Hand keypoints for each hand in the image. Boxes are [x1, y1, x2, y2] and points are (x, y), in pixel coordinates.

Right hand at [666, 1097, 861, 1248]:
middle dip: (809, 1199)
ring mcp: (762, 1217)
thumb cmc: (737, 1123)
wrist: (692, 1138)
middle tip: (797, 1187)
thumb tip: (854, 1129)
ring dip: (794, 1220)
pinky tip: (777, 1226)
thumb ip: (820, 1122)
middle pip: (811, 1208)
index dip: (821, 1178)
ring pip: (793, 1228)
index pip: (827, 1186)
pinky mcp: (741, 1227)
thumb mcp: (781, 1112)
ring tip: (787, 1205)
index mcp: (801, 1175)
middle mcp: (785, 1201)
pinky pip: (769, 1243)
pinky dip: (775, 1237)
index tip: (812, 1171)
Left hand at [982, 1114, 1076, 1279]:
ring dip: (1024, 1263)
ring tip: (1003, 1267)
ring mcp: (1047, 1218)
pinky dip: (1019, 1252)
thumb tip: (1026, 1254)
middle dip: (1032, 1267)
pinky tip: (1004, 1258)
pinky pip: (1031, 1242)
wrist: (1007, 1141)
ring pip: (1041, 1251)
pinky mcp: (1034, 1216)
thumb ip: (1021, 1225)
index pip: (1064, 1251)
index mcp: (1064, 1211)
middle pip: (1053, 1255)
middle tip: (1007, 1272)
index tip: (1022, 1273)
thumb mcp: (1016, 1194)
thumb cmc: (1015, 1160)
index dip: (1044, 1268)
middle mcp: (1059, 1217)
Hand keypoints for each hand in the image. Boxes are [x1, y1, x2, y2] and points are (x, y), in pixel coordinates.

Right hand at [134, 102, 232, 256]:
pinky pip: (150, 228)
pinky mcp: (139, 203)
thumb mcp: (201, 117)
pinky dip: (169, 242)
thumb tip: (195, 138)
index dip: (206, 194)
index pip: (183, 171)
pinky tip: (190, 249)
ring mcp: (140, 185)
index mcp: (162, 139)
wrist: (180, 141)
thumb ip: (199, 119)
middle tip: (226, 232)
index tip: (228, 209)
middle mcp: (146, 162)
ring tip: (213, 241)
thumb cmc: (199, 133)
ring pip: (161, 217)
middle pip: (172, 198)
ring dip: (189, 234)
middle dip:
⁂
Work request ▸ The line containing "index mcp: (162, 139)" and every line after it, through the end of the records, should be repeated exactly and alone.

Your solution ▸
index mcp: (162, 139)
wrist: (180, 141)
thumb ip: (199, 119)
middle tip: (226, 232)
index tip: (228, 209)
middle mcp: (146, 162)
ring tip: (213, 241)
thumb cmc: (199, 133)
ring pip: (161, 217)
middle pip: (172, 198)
ring dip: (189, 234)
middle dip:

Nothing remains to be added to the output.